Analyse – Italiens Zinssätze kollidieren mit der EZB – ein Zeichen für die Zukunft der Eurozone. Von Reuters


©Reuters. DATEIFOTO: Das Gebäude der Europäischen Zentralbank (EZB) ist vor der monatlichen Pressekonferenz nach der geldpolitischen Sitzung der EZB in Frankfurt, Deutschland, am 15. Dezember 2022 im Nebel zu sehen. REUTERS/Wolfgang Rattay/Dateifoto

Von Francesco Canepa

FRANKFURT (Reuters) – Angriffe der neuen italienischen Regierung auf die Europäische Zentralbank wegen ihrer Pläne, die Kreditkosten zu erhöhen, könnten ein Zeichen dafür sein, dass die Eurozone mit Inflation und Schulden zu kämpfen hat.

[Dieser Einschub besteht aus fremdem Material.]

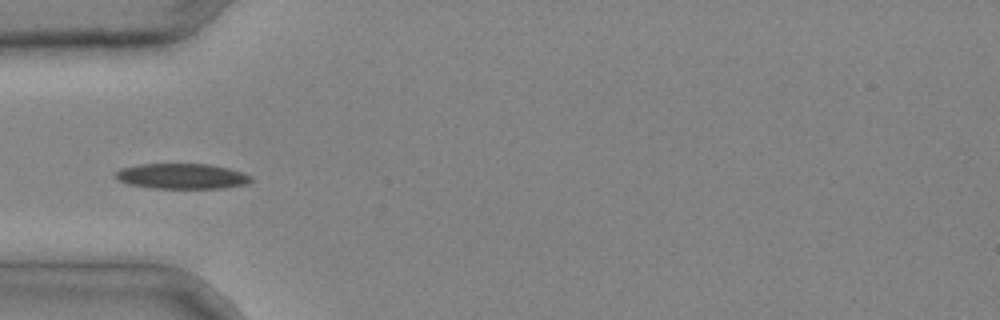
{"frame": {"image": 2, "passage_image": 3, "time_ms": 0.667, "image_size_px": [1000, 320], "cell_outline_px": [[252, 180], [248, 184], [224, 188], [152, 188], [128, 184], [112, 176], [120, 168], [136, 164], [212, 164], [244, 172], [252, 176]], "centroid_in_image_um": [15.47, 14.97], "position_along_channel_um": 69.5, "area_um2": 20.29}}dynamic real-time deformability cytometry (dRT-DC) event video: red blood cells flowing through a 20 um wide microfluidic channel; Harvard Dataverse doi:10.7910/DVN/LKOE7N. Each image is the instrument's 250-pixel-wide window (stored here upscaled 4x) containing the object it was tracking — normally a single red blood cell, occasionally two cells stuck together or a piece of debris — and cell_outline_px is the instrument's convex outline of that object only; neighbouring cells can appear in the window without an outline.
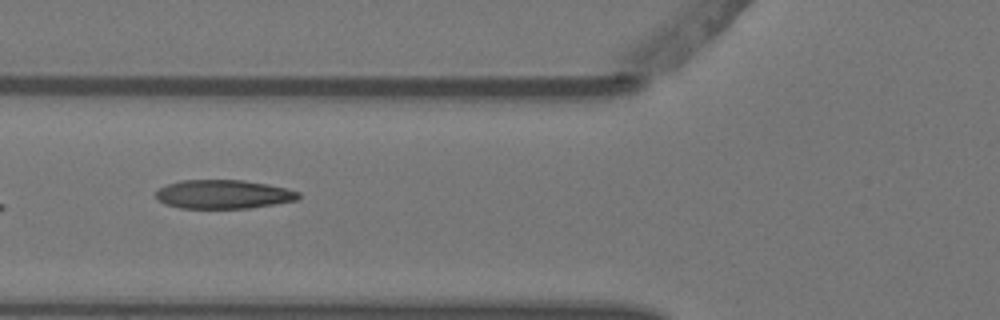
{"species": "Egyptian fruit bat (a non-hibernating species)", "species_latin": "Rousettus aegyptiacus", "temperature_condition": "warm", "stored_images_in_passage": 8, "camera_frame_rate_fps": 3000, "um_per_image_px": 0.085, "animal": {"sex": "female"}, "frame": {"image": 1, "passage_image": 7, "time_ms": 2.0, "image_size_px": [1000, 320], "cell_outline_px": [[300, 200], [248, 208], [180, 208], [164, 204], [156, 200], [156, 192], [160, 188], [168, 184], [180, 180], [244, 180], [268, 184], [300, 192]], "centroid_in_image_um": [18.98, 16.52], "position_along_channel_um": 106.8, "area_um2": 24.04}}
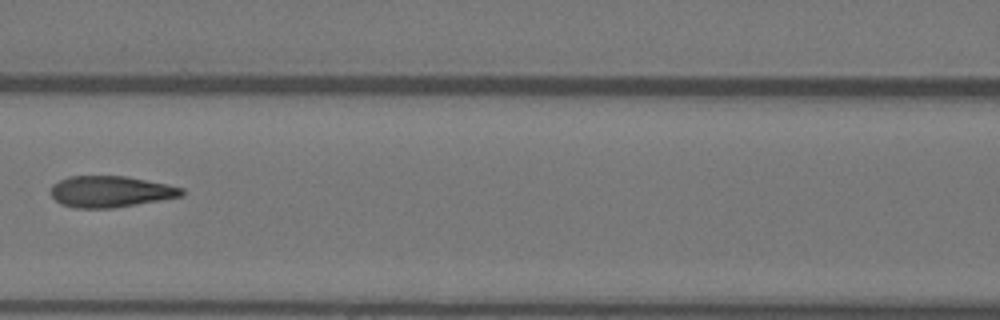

Italienische Spitzenminister haben auf die EZB eingeschlagen, seit sie eine Reihe von Zinserhöhungen angekündigt und den Regierungen gesagt hat, sie sollten Haushalte und Unternehmen nicht mehr mit Subventionen überhäufen oder sich einer noch „stärkeren geldpolitischen Reaktion“ stellen.

Dies war ein Signal an die Anleger, dass die EZB nicht bereit war, die Staatsdefizite weiter zu finanzieren, wie sie es seit einem Jahrzehnt und insbesondere seit der Coronavirus-Pandemie getan hat. Während dieser Zeit sind die Staatsschulden in die Höhe geschnellt.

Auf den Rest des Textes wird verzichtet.